‘Man of La Mancha’ impresses at Maggie’s Little Theatre

‘Man of La Mancha’ impresses at Maggie’s Little Theatre
Photo by Annmarie Gillespie
By Merle Exit

Dreaming the impossible dream came true when a perfect show became a Broadway-quality reality for Maggie’s Little Theatre.

Sunday’s performance of “Man of La Mancha” was by far one of the best I have ever seen when it comes to community theatre. It couldn’t have been better for me, but audiences still have another weekend to experience the triumph.

Stage Director Bill Logan and Musical Director Paul L. Johnson led the production, with music by Mitch Leigh, lyrics by Joe Darion and book by Dale Wasserman.

The plot centers on aging Miguel de Cervantes, a failure in his varied careers as playwright, poet and tax collector, as he enters a dungeon in Seville awaiting trial by the Spanish Inquisition. He is with his servant and accused of an offense against the Church. A mock trial will decide if he is guilty and, if so, he will lose his possessions, including a manuscript. His offense is offered in the form of a play, as he transforms himself from Cervantes to Don Quixote de La Mancha. In doing so, each of the cast has two roles, one as the prisoner, the other as a character in his play.

Quixote (Mark Dunn) and his “squire,” Sancho Panza (Joe Paciullo), are set out to restore the age of chivalry, battle evil, and right all wrongs. Quixote perceives a windmill for a four-armed giant, losing the battle with his sword. He decides that he must properly be dubbed a knight, blaming his shortcomings on his enemy, the Dark Enchanter.

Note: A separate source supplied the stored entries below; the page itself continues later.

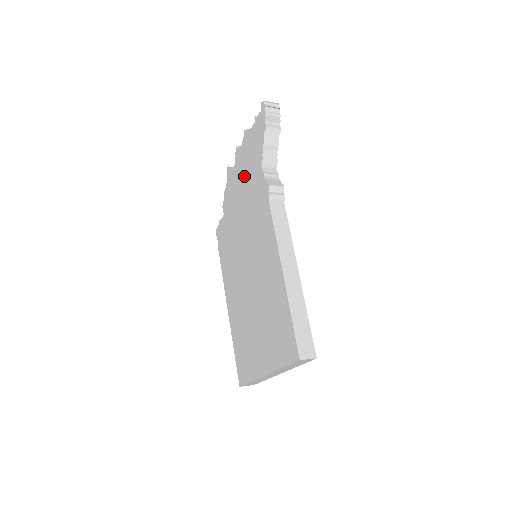
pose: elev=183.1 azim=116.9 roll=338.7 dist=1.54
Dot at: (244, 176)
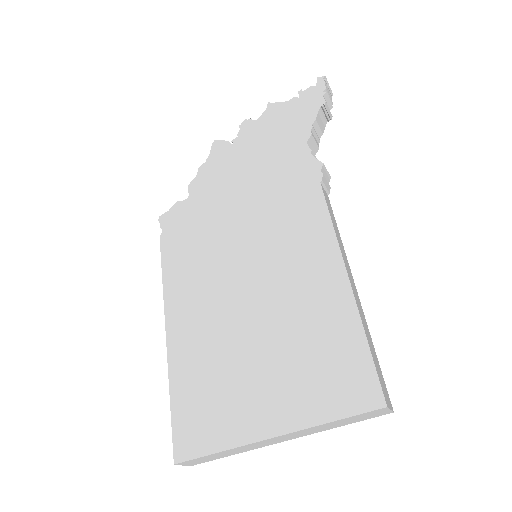
Dot at: (259, 151)
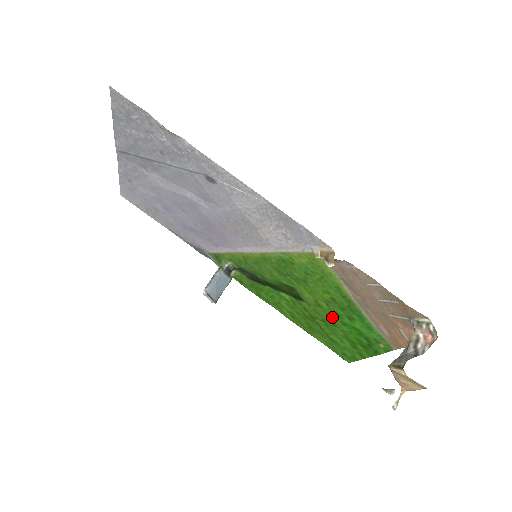
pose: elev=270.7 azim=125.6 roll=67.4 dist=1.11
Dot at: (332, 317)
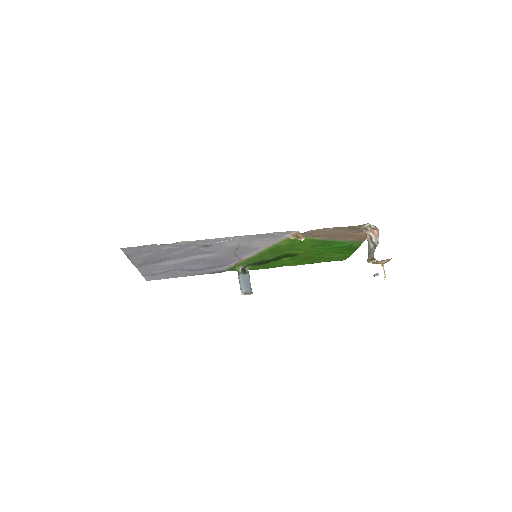
Dot at: (319, 251)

A roadside inn is now perceived as a castle, in which the male patrons are harassing Aldonza (Jenna Kantor), the inn’s serving girl and part-time prostitute. Quixote sees Aldonza, believing her to be the Lady Dulcinea, to whom he has sworn eternal loyalty. Aldonza, who is accustomed to cruelty, is both confused and angered by Quixote’s refusal to perceive her as she really is.

Meanwhile, Quixote’s niece, Antonia (Julian Smith), seeks advice from the local priest (David Friedman) singing, “I’m Only Thinking of Him.” Antonia’s fiancé, Dr. Carrasco (Rich Feldman), sets out to end this embarrassment by bringing Quixote back home.

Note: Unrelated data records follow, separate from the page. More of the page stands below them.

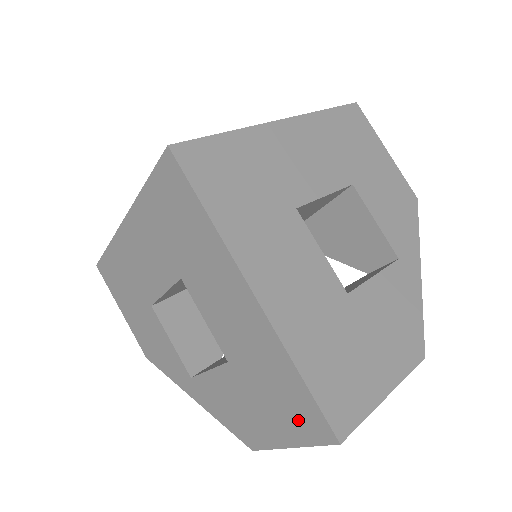
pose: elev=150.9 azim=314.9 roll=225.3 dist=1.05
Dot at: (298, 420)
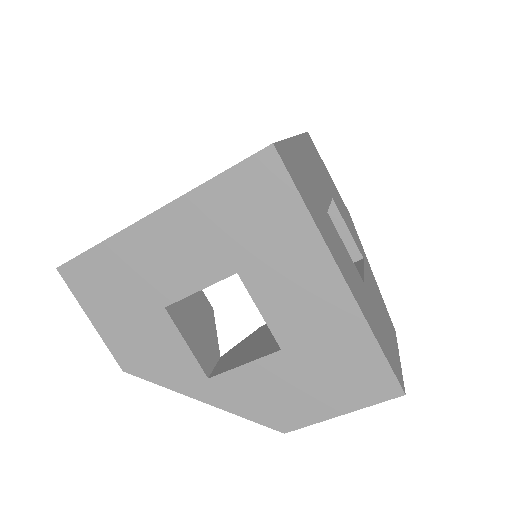
Dot at: (362, 386)
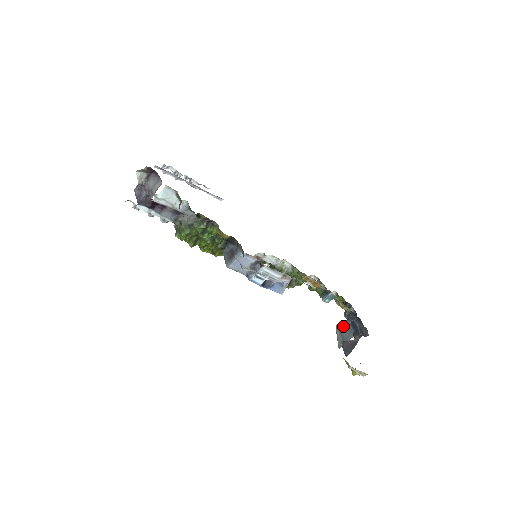
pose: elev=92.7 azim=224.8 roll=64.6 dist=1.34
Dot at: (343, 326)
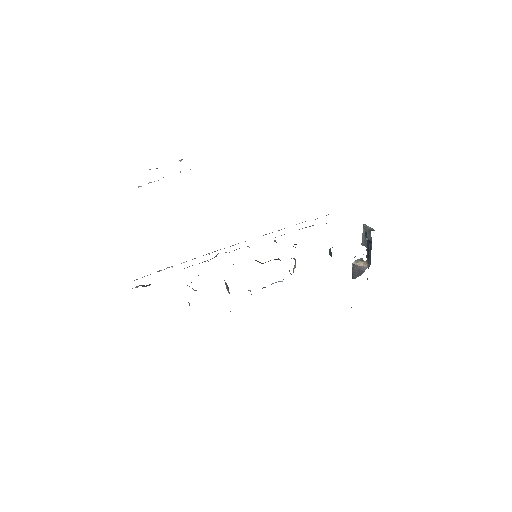
Dot at: (367, 232)
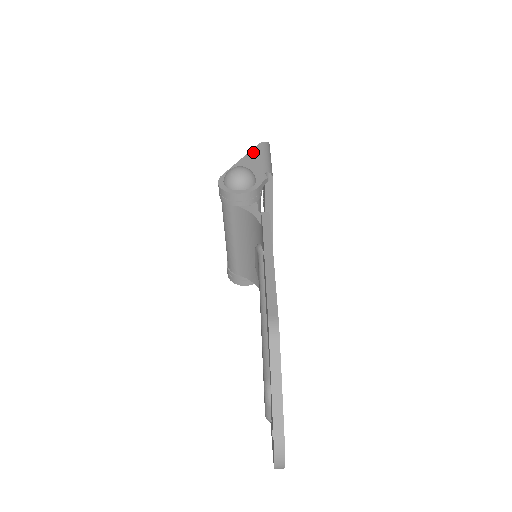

Back at the inn, Aldonza asks Sancho why he follows Quixote, and he explains, “I Really Like Him.” Alone, Aldonza ponders Quixote’s behavior. In the courtyard, the men once again taunt her with a suggestive song “Little Bird, Little Bird.”

Quixote snatches the basin, believing it to be the “Golden Helmet of Mambrino,” which will make him invulnerable. The priest wonders whether the Quixote really needs curing.

Quixote asks the innkeeper to dub him a knight and the innkeeper agrees. Aldonza, on her way to meet Pedro, encounters Quixote in the courtyard, questioning him on his unfounded ways. This is where we first hear Quixote sing “The Impossible Dream.”

In the end, the Inquisition enters to take Cervantes to his trial as the prisoners find him not guilty and return the manuscript. As Cervantes and his servant climb the staircase to go to their trial, the prisoners, led by the woman who portrays Dulcinea, sing “The Impossible Dream.”

Dunn and Kantor stand out the most with their great acting and outstanding vocals. Each member of the cast gave such professional performances.

Johnson’s musical direction hit the tops on this one by providing a variety of musicians that include: piano, flute, clarinet, bass clarinet, trumpet, French horn, trombone, guitar, bass, drums and percussion. Volume did not interfere with hearing the cast’s voices.

Kudos also has to go to the direction of Bill Logan.

“Man of La Mancha” will continue its run at Maggie’s Little Theatre — located at 66-05 79th Place in Middle Village — with two shows planned for this weekend. Tickets are available for Friday’s show at 8 p.m. and Saturday’s 8 p.m.